(Stored items)
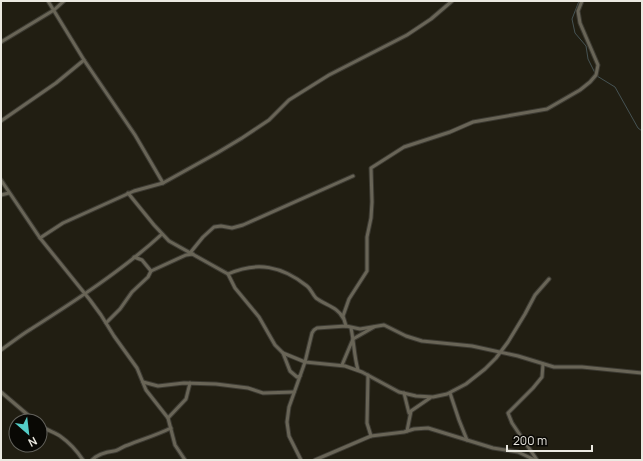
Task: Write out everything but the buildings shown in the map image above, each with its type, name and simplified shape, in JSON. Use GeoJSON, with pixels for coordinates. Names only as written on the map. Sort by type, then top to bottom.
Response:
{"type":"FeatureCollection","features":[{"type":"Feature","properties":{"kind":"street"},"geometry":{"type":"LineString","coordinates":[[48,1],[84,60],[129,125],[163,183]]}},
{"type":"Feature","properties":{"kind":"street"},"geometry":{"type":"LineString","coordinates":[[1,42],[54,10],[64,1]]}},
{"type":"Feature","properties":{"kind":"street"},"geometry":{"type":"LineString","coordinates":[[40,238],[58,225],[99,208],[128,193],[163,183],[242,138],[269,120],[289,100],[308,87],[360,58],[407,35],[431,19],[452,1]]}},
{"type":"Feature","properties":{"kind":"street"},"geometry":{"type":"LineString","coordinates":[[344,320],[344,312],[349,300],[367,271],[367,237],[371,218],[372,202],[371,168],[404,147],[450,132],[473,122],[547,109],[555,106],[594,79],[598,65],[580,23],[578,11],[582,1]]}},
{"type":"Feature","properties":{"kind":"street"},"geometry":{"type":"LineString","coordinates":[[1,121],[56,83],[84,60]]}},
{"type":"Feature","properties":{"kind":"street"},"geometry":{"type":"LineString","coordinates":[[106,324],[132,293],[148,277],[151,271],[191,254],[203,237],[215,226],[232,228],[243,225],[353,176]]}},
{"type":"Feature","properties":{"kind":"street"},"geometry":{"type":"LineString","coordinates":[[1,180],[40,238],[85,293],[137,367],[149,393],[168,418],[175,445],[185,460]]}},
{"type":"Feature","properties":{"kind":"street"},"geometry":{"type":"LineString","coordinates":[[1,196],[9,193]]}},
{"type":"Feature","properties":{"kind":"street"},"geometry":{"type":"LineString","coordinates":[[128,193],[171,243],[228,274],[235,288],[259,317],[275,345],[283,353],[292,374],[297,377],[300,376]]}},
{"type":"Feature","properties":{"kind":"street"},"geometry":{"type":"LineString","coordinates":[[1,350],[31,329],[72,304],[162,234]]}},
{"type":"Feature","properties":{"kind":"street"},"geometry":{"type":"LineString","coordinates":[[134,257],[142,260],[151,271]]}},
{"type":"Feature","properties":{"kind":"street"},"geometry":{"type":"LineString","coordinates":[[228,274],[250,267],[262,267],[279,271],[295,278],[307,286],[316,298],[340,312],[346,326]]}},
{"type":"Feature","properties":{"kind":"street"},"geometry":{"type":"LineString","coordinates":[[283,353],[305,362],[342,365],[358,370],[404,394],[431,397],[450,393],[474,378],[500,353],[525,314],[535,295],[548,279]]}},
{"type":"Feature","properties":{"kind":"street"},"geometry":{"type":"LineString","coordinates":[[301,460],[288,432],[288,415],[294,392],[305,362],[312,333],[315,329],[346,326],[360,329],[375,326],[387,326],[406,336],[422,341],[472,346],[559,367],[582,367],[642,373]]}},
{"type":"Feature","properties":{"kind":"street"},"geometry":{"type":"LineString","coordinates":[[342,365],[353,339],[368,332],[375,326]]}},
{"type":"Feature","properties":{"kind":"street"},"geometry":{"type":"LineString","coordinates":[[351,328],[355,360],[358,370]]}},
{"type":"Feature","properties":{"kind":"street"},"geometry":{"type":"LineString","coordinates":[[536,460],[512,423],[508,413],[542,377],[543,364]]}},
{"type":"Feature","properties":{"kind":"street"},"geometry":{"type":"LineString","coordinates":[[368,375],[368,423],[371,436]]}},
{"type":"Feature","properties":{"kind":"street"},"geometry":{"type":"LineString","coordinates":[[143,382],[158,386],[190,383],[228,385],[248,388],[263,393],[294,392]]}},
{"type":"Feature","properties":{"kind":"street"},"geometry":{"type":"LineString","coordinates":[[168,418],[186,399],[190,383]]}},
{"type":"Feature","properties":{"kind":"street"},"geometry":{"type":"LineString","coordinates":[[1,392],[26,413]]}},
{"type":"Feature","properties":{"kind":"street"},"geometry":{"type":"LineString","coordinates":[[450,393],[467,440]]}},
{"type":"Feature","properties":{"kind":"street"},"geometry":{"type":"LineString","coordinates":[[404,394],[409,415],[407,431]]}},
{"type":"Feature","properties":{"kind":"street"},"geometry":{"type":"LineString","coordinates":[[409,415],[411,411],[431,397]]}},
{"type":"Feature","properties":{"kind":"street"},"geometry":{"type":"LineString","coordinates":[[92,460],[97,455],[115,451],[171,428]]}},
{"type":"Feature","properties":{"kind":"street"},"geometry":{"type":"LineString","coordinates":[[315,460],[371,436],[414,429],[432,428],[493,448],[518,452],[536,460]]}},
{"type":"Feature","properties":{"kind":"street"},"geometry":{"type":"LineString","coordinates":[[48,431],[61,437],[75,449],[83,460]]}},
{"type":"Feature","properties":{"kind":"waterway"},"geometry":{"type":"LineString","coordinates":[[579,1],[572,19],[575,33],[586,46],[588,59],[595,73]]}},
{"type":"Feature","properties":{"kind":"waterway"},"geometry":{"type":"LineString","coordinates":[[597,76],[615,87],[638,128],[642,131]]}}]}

- Your task: Repeat all of the entries word for word, but omit the pictures.

- Response:
Task: Write out everything but the buildings shown in the map image above, each with its type, name and simplified shape, in JSON. Use GeoJSON, with pixels for coordinates. Names only as written on the map. Sort by type, then top to bottom.
Response:
{"type":"FeatureCollection","features":[{"type":"Feature","properties":{"kind":"street"},"geometry":{"type":"LineString","coordinates":[[48,1],[84,60],[129,125],[163,183]]}},
{"type":"Feature","properties":{"kind":"street"},"geometry":{"type":"LineString","coordinates":[[1,42],[54,10],[64,1]]}},
{"type":"Feature","properties":{"kind":"street"},"geometry":{"type":"LineString","coordinates":[[40,238],[58,225],[99,208],[128,193],[163,183],[242,138],[269,120],[289,100],[308,87],[360,58],[407,35],[431,19],[452,1]]}},
{"type":"Feature","properties":{"kind":"street"},"geometry":{"type":"LineString","coordinates":[[344,320],[344,312],[349,300],[367,271],[367,237],[371,218],[372,202],[371,168],[404,147],[450,132],[473,122],[547,109],[555,106],[594,79],[598,65],[580,23],[578,11],[582,1]]}},
{"type":"Feature","properties":{"kind":"street"},"geometry":{"type":"LineString","coordinates":[[1,121],[56,83],[84,60]]}},
{"type":"Feature","properties":{"kind":"street"},"geometry":{"type":"LineString","coordinates":[[106,324],[132,293],[148,277],[151,271],[191,254],[203,237],[215,226],[232,228],[243,225],[353,176]]}},
{"type":"Feature","properties":{"kind":"street"},"geometry":{"type":"LineString","coordinates":[[1,180],[40,238],[85,293],[137,367],[149,393],[168,418],[175,445],[185,460]]}},
{"type":"Feature","properties":{"kind":"street"},"geometry":{"type":"LineString","coordinates":[[1,196],[9,193]]}},
{"type":"Feature","properties":{"kind":"street"},"geometry":{"type":"LineString","coordinates":[[128,193],[171,243],[228,274],[235,288],[259,317],[275,345],[283,353],[292,374],[297,377],[300,376]]}},
{"type":"Feature","properties":{"kind":"street"},"geometry":{"type":"LineString","coordinates":[[1,350],[31,329],[72,304],[162,234]]}},
{"type":"Feature","properties":{"kind":"street"},"geometry":{"type":"LineString","coordinates":[[134,257],[142,260],[151,271]]}},
{"type":"Feature","properties":{"kind":"street"},"geometry":{"type":"LineString","coordinates":[[228,274],[250,267],[262,267],[279,271],[295,278],[307,286],[316,298],[340,312],[346,326]]}},
{"type":"Feature","properties":{"kind":"street"},"geometry":{"type":"LineString","coordinates":[[283,353],[305,362],[342,365],[358,370],[404,394],[431,397],[450,393],[474,378],[500,353],[525,314],[535,295],[548,279]]}},
{"type":"Feature","properties":{"kind":"street"},"geometry":{"type":"LineString","coordinates":[[301,460],[288,432],[288,415],[294,392],[305,362],[312,333],[315,329],[346,326],[360,329],[375,326],[387,326],[406,336],[422,341],[472,346],[559,367],[582,367],[642,373]]}},
{"type":"Feature","properties":{"kind":"street"},"geometry":{"type":"LineString","coordinates":[[342,365],[353,339],[368,332],[375,326]]}},
{"type":"Feature","properties":{"kind":"street"},"geometry":{"type":"LineString","coordinates":[[351,328],[355,360],[358,370]]}},
{"type":"Feature","properties":{"kind":"street"},"geometry":{"type":"LineString","coordinates":[[536,460],[512,423],[508,413],[542,377],[543,364]]}},
{"type":"Feature","properties":{"kind":"street"},"geometry":{"type":"LineString","coordinates":[[368,375],[368,423],[371,436]]}},
{"type":"Feature","properties":{"kind":"street"},"geometry":{"type":"LineString","coordinates":[[143,382],[158,386],[190,383],[228,385],[248,388],[263,393],[294,392]]}},
{"type":"Feature","properties":{"kind":"street"},"geometry":{"type":"LineString","coordinates":[[168,418],[186,399],[190,383]]}},
{"type":"Feature","properties":{"kind":"street"},"geometry":{"type":"LineString","coordinates":[[1,392],[26,413]]}},
{"type":"Feature","properties":{"kind":"street"},"geometry":{"type":"LineString","coordinates":[[450,393],[467,440]]}},
{"type":"Feature","properties":{"kind":"street"},"geometry":{"type":"LineString","coordinates":[[404,394],[409,415],[407,431]]}},
{"type":"Feature","properties":{"kind":"street"},"geometry":{"type":"LineString","coordinates":[[409,415],[411,411],[431,397]]}},
{"type":"Feature","properties":{"kind":"street"},"geometry":{"type":"LineString","coordinates":[[92,460],[97,455],[115,451],[171,428]]}},
{"type":"Feature","properties":{"kind":"street"},"geometry":{"type":"LineString","coordinates":[[315,460],[371,436],[414,429],[432,428],[493,448],[518,452],[536,460]]}},
{"type":"Feature","properties":{"kind":"street"},"geometry":{"type":"LineString","coordinates":[[48,431],[61,437],[75,449],[83,460]]}},
{"type":"Feature","properties":{"kind":"waterway"},"geometry":{"type":"LineString","coordinates":[[579,1],[572,19],[575,33],[586,46],[588,59],[595,73]]}},
{"type":"Feature","properties":{"kind":"waterway"},"geometry":{"type":"LineString","coordinates":[[597,76],[615,87],[638,128],[642,131]]}}]}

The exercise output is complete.